# [WORK ORDER]
Reproduce the records below with every instance of "categories" replaced by "groups" and all other text left unchanged. Leave out the pictures.

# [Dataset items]
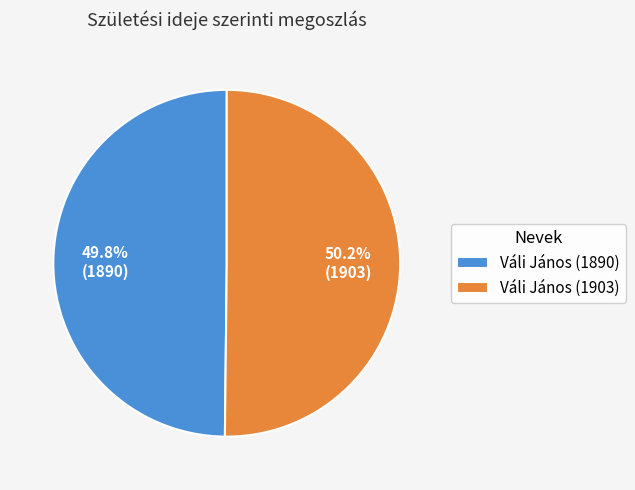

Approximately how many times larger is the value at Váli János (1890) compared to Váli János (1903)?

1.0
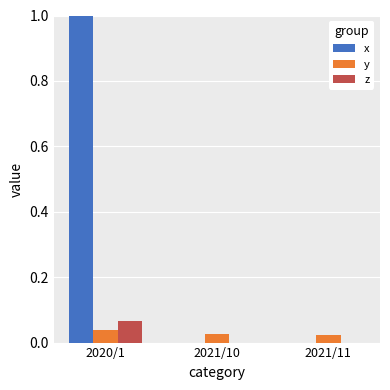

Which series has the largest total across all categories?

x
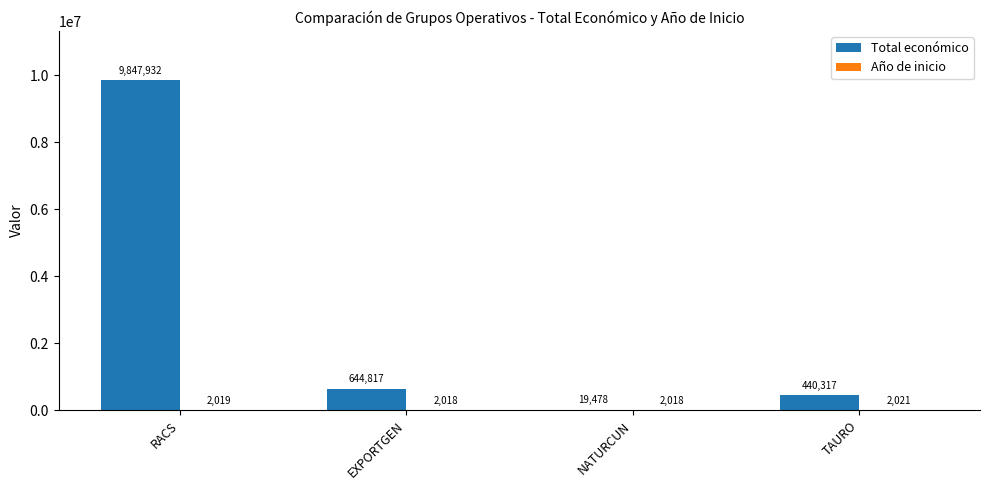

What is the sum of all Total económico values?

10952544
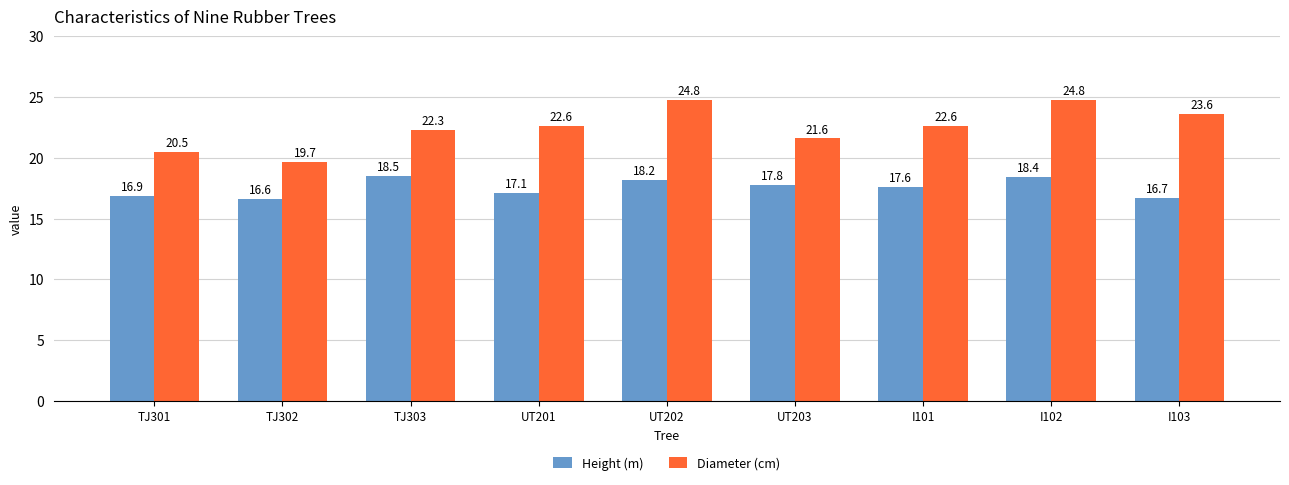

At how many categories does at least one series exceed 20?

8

# [YOUR SOLUTION]
Approximately how many times larger is the value at Váli János (1890) compared to Váli János (1903)?

1.0

Which series has the largest total across all groups?

x

What is the sum of all Total económico values?

10952544

At how many groups does at least one series exceed 20?

8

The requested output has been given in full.